School-based health centers and the utilization of primary care in rural communities

Authors:  Xue Zhang, Sharon Tennyson, Chris Kjolhede, Wendy Brunner,

Presenting Author: Xue Zhang*

School-based health centers (SBHCs) in rural communities have the potential to improve students’ access to primary care, but evidence on service utilization patterns is limited. 

2011-2017 medical encounter data were used to examine primary care utilization (number of office visits, well-child, immunization, chronic-condition visits) for students with/without SBHC access in a four-rural-county region of New York. Students with SBHC access were stratified into those relying solely on SBHCs (SBHC-only-users), those using SBHCs and other care (hybrid-users), and those not using SBHCs (SBHC-non-users). Marginal effects of SBHC access and use were estimated, adjusting for age, sex, year, community-level socioeconomic factors, and student/school district random effects. Models were stratified by age groups (5-10, 11-18). Analysis was performed in 2025.
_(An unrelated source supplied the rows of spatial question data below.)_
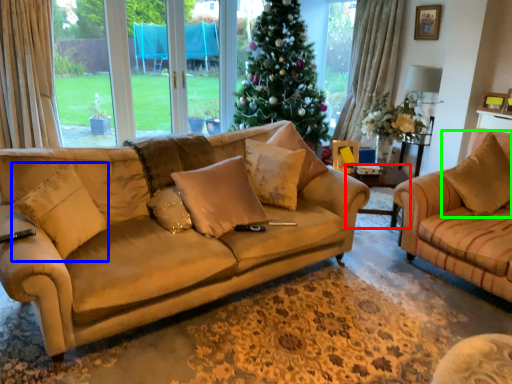
Question: Estimate the real-world distances between objects in this image. Which object is closer to side table (highlighted by a red box), pillow (highlighted by a blue box) or pillow (highlighted by a green box)?

Choices:
 (A) pillow
 (B) pillow

Answer: (B)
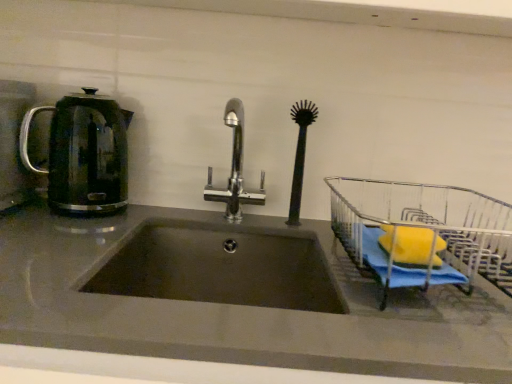
Question: Can you confirm if chrome metallic faucet at center is taller than translucent glass kettle at left?

Choices:
 (A) no
 (B) yes

Answer: (B)

Question: Does chrome metallic faucet at center have a greater width compared to translucent glass kettle at left?

Choices:
 (A) yes
 (B) no

Answer: (A)

Question: From a real-world perspective, is chrome metallic faucet at center under translucent glass kettle at left?

Choices:
 (A) yes
 (B) no

Answer: (A)

Question: Is chrome metallic faucet at center positioned in front of translucent glass kettle at left?

Choices:
 (A) yes
 (B) no

Answer: (A)

Question: Is chrome metallic faucet at center positioned behind translucent glass kettle at left?

Choices:
 (A) yes
 (B) no

Answer: (B)

Question: From a real-world perspective, relative to chrome metallic faucet at center, is translucent glass kettle at left vertically above or below?

Choices:
 (A) above
 (B) below

Answer: (A)

Question: Considering their positions, is translucent glass kettle at left located in front of or behind chrome metallic faucet at center?

Choices:
 (A) behind
 (B) front

Answer: (A)

Question: In terms of size, does translucent glass kettle at left appear bigger or smaller than chrome metallic faucet at center?

Choices:
 (A) big
 (B) small

Answer: (B)

Question: Choose the correct answer: Is translucent glass kettle at left inside chrome metallic faucet at center or outside it?

Choices:
 (A) outside
 (B) inside

Answer: (A)

Question: From the image's perspective, is black rubber brush at center located above or below metallic wire dish rack at right?

Choices:
 (A) above
 (B) below

Answer: (A)

Question: From their relative heights in the image, would you say black rubber brush at center is taller or shorter than metallic wire dish rack at right?

Choices:
 (A) short
 (B) tall

Answer: (B)

Question: Is black rubber brush at center wider or thinner than metallic wire dish rack at right?

Choices:
 (A) thin
 (B) wide

Answer: (A)

Question: Considering the relative positions of black rubber brush at center and metallic wire dish rack at right in the image provided, is black rubber brush at center to the left or to the right of metallic wire dish rack at right?

Choices:
 (A) right
 (B) left

Answer: (B)

Question: Does point (73, 104) appear closer or farther from the camera than point (222, 296)?

Choices:
 (A) farther
 (B) closer

Answer: (B)

Question: In terms of height, does translucent glass kettle at left look taller or shorter compared to dark gray matte sink at center?

Choices:
 (A) short
 (B) tall

Answer: (B)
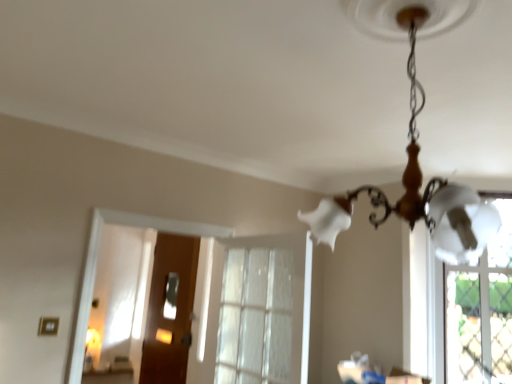
This screenshot has height=384, width=512. I want to click on clear glass window at center, so click(255, 317).

This screenshot has width=512, height=384. What are the coordinates of `wooden door at center` in the screenshot? It's located at (172, 307).

From a real-world perspective, is wooden door at center below white glass chandelier at upper center?

Yes, from a real-world perspective, wooden door at center is under white glass chandelier at upper center.

Is wooden door at center far away from white glass chandelier at upper center?

That's right, there is a large distance between wooden door at center and white glass chandelier at upper center.

Is wooden door at center in front of white glass chandelier at upper center?

No, the depth of wooden door at center is greater than that of white glass chandelier at upper center.

Consider the image. Which is correct: wooden door at center is inside clear glass window at center, or outside of it?

wooden door at center is not inside clear glass window at center, it's outside.

From the image's perspective, is wooden door at center positioned above or below clear glass window at center?

Based on their image positions, wooden door at center is located beneath clear glass window at center.

Find the location of a particular element. window lying above the wooden door at center (from the image's perspective) is located at coordinates (255, 317).

Is wooden door at center taller or shorter than clear glass window at center?

In the image, wooden door at center appears to be taller than clear glass window at center.

Image resolution: width=512 pixels, height=384 pixels. Identify the location of window below the white glass chandelier at upper center (from the image's perspective). (255, 317).

Can you tell me how much clear glass window at center and white glass chandelier at upper center differ in facing direction?

The angle between the facing direction of clear glass window at center and the facing direction of white glass chandelier at upper center is 75.4 degrees.

Are clear glass window at center and white glass chandelier at upper center far apart?

clear glass window at center is far away from white glass chandelier at upper center.

From the image's perspective, which is below, white glass chandelier at upper center or wooden door at center?

From the image's view, wooden door at center is below.

Is white glass chandelier at upper center facing away from wooden door at center?

No, white glass chandelier at upper center's orientation is not away from wooden door at center.

Is white glass chandelier at upper center shorter than wooden door at center?

Yes, white glass chandelier at upper center is shorter than wooden door at center.

Considering the positions of objects white glass chandelier at upper center and wooden door at center in the image provided, who is more to the right, white glass chandelier at upper center or wooden door at center?

white glass chandelier at upper center.

Between point (243, 361) and point (157, 271), which one is positioned in front?

The point (243, 361) is in front.

From a real-world perspective, which object stands above the other?

clear glass window at center, from a real-world perspective.

Locate an element on the screen. The width and height of the screenshot is (512, 384). window on the right of the wooden door at center is located at coordinates (255, 317).

Considering the sizes of objects clear glass window at center and wooden door at center in the image provided, who is shorter, clear glass window at center or wooden door at center?

clear glass window at center is shorter.

Can you confirm if white glass chandelier at upper center is bigger than clear glass window at center?

Yes.

From a real-world perspective, is white glass chandelier at upper center under clear glass window at center?

Incorrect, from a real-world perspective, white glass chandelier at upper center is higher than clear glass window at center.

Looking at this image, does white glass chandelier at upper center appear on the right side of clear glass window at center?

Correct, you'll find white glass chandelier at upper center to the right of clear glass window at center.

In order to click on lamp that is above the clear glass window at center (from a real-world perspective) in this screenshot , I will do `click(415, 146)`.

The width and height of the screenshot is (512, 384). Identify the location of lamp on the right of wooden door at center. (415, 146).

Locate an element on the screen. window above the wooden door at center (from the image's perspective) is located at coordinates (255, 317).

In the scene shown: Estimate the real-world distances between objects in this image. Which object is further from wooden door at center, white glass chandelier at upper center or clear glass window at center?

Among the two, white glass chandelier at upper center is located further to wooden door at center.

Which object lies further to the anchor point wooden door at center, clear glass window at center or white glass chandelier at upper center?

white glass chandelier at upper center is further to wooden door at center.

When comparing their distances from clear glass window at center, does white glass chandelier at upper center or wooden door at center seem closer?

wooden door at center lies closer to clear glass window at center than the other object.

Which object lies nearer to the anchor point clear glass window at center, wooden door at center or white glass chandelier at upper center?

The object closer to clear glass window at center is wooden door at center.

From the image, which object appears to be farther from white glass chandelier at upper center, wooden door at center or clear glass window at center?

Based on the image, wooden door at center appears to be further to white glass chandelier at upper center.

Based on their spatial positions, is clear glass window at center or wooden door at center further from white glass chandelier at upper center?

The object further to white glass chandelier at upper center is wooden door at center.

Find the location of a particular element. The width and height of the screenshot is (512, 384). window between white glass chandelier at upper center and wooden door at center in the front-back direction is located at coordinates (255, 317).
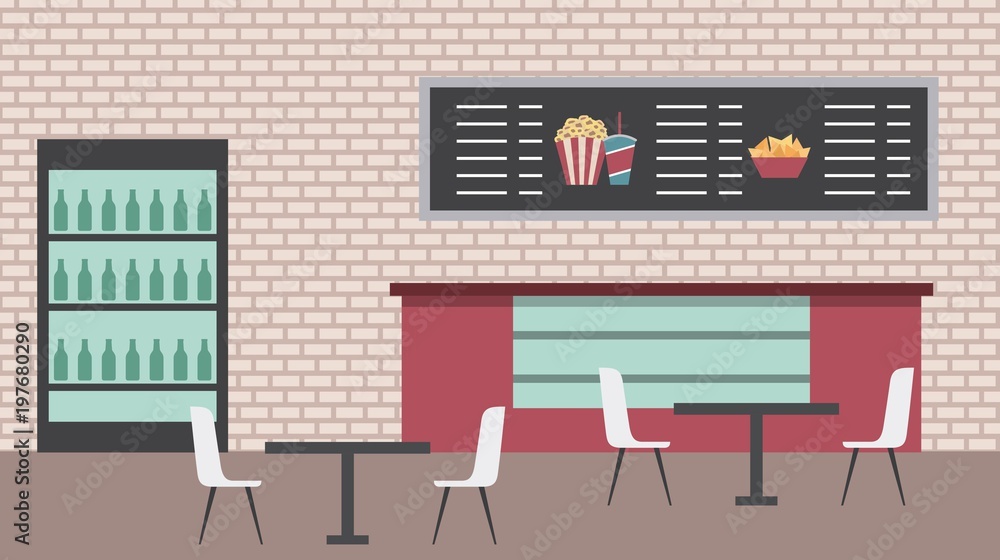
Where is `chairs`? chairs is located at coordinates (475, 472), (633, 455).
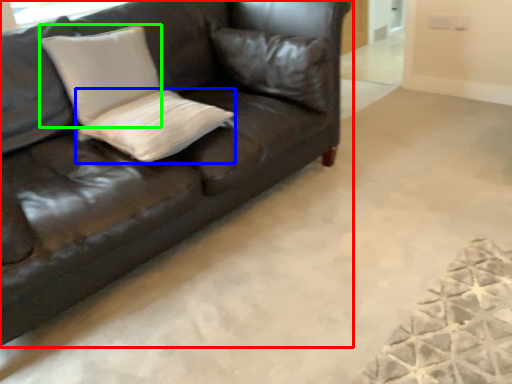
Question: Which object is the closest to the studio couch (highlighted by a red box)? Choose among these: pillow (highlighted by a blue box) or pillow (highlighted by a green box).

Choices:
 (A) pillow
 (B) pillow

Answer: (A)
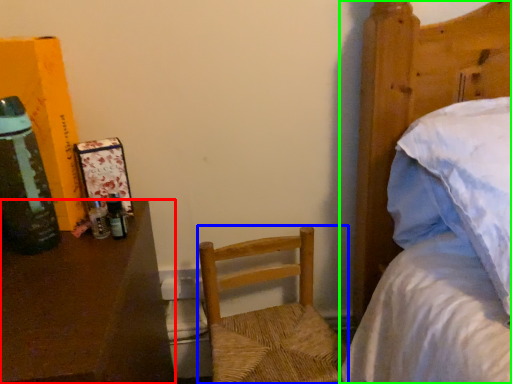
Question: Which object is positioned farthest from desk (highlighted by a red box)? Select from chair (highlighted by a blue box) and bed (highlighted by a green box).

Choices:
 (A) chair
 (B) bed

Answer: (B)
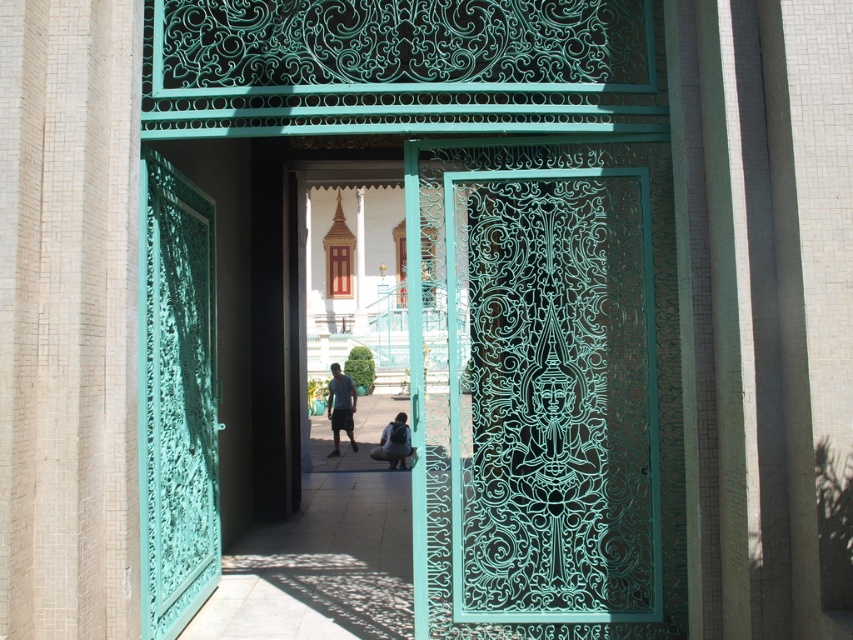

The comparison group was students without SBHC access. SBHC access was associated with greater use of primary care services. Hybrid-users and older students (ages 11-18) had the highest utilization, while SBHC-non-users had the lowest. 52% of SBHC users were SBHC-only-users. Those students had 0.61 more visits (95%CI: 0.54, 0.67) and were 14% more likely to have immunization visits (95%CI: 0.13, 0.15). Older SBHC-only-users were 9% more likely to have well-child visits (95%CI: 0.08, 0.11). Hybrid-users had more SBHC visits (0.97, 95%CI: 0.90, 1.04) and were more likely to use SBHCs for immunization visits (0.29, 95%CI: 0.28, 0.31).

Access to SBHCs increases primary care utilization in this rural region, especially for office visits and immunization visits among SBHC users and older students. Promoting students’ use of SBHCs is important.